That lonely number stands in monumental contrast to the total of financial executives convicted two decades ago following the savings and loan crisis of the 1980s and 1990s: 102. And that has not gone over well with members of the Senate banking committee, including Democrat Elizabeth Warren of Massachusetts and Republican Richard Shelby of Alabama.

“After the savings and loans crisis, the government brought over 1,000 criminal prosecutions and got over 800 convictions,” Warren scolded during a congressional hearing attended by Federal Reserve leaders. “The main reason we publish illegal behavior is for deterrence to make sure that the next banker who’s thinking about breaking the law remembers that the guy down the hall was hauled out in handcuffs when he did that,” she said.

However, the Obama administration has instead pursued civil cases against firms, resulting in no executives facing the threat of prison.

“The message to every Wall Street banker is loud and clear: If you break the law, you are not going to jail, but you might end up with a bigger paycheck,” Warren remarked in reference to JPMorgan Chase CEO Jamie Dimon’s bonus following the settlement with the Department of Justice over crisis-related mortgages, according to the Washington Examiner.

> **Given data**
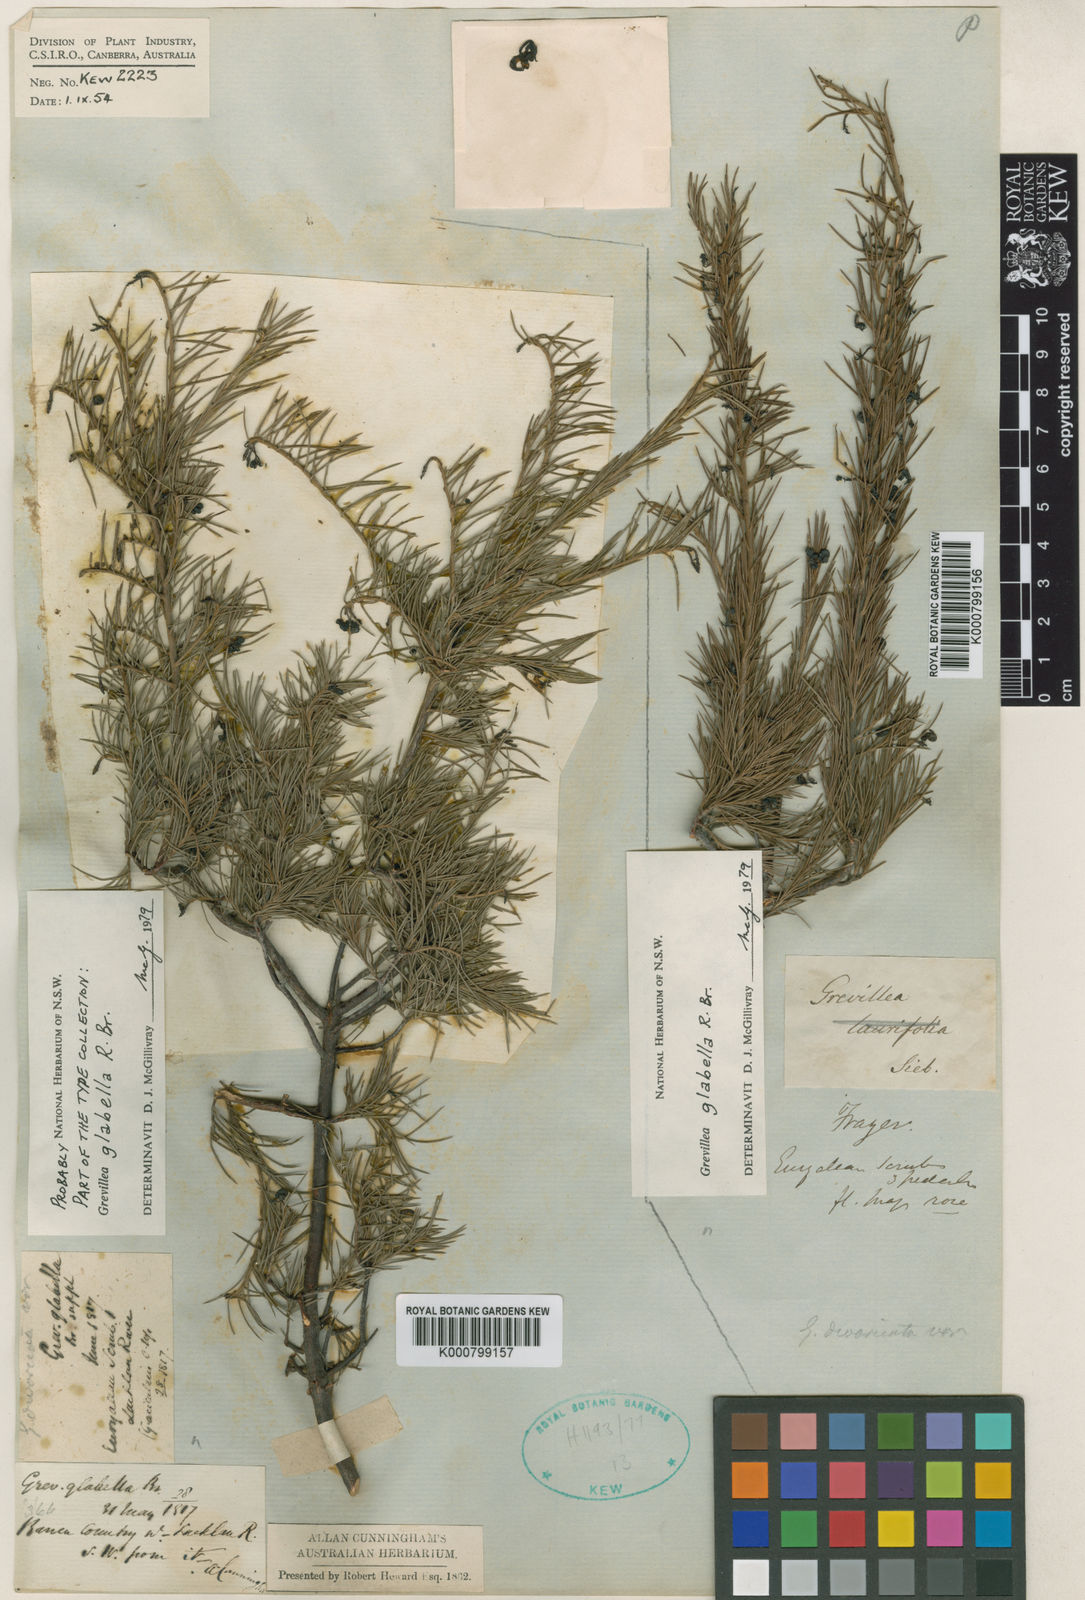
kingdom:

> **Requests**
1. Answer these questions about the excerpt on bank prosecutions:
(a) Which states do Elizabeth Warren and Richard Shelby represent?
(b) What kind of cases has the Obama administration pursued against firms instead?
(c) Which publication is cited as the source for Warren's remark about Jamie Dimon's bonus?
2. Rewrite the excerpt on bank prosecutions starting at "That lonely number" and ending at "Shelby of Alabama.", replacing "monumental" with "striking".
3. Continue the excerpt on bank prosecutions after its final sentence.

> **Results for the exercise**
1.
(a) Warren represents Massachusetts, and Shelby represents Alabama.
(b) Civil cases.
(c) The Washington Examiner.

2.
That lonely number stands in striking contrast to the total of financial executives convicted two decades ago following the savings and loan crisis of the 1980s and 1990s: 102. And that has not gone over well with members of the Senate banking committee, including Democrat Elizabeth Warren of Massachusetts and Republican Richard Shelby of Alabama.

3.
The Justice Department has found it easier to prosecute companies rather than individuals, which takes more time and requires a different technique, according to ProPublica. Lanny Breuer, who was appointed to lead the criminal division of the Justice Department, was said to avoid taking cases to trial that he wasn’t assured of winning.

Shelby specifically took the Justice Department to task for not going after bankers.

“Something’s wrong with the Justice Department. People shouldn’t be able…to buy their way out of culpability,” he said, adding, “ultimately it seems the Justice Department is bent on money, not on justice.”
To Learn More:
Why Aren't Any Bankers in Jail, Elizabeth Warren Asks (by Joseph Lawler, Washington Examiner)                                                    
The Rise of Corporate Impunity (by Jesse Eisenberg, ProPublica)
Holder Claims Big Banks are Too Big to Jail (by Noel Brinkerhoff, AllGov)
Justice Dept. Defends Not Prosecuting Corporate Leaders for White-Collar Crime (by Noel Brinkerhoff and David Wallechinsky, AllGov)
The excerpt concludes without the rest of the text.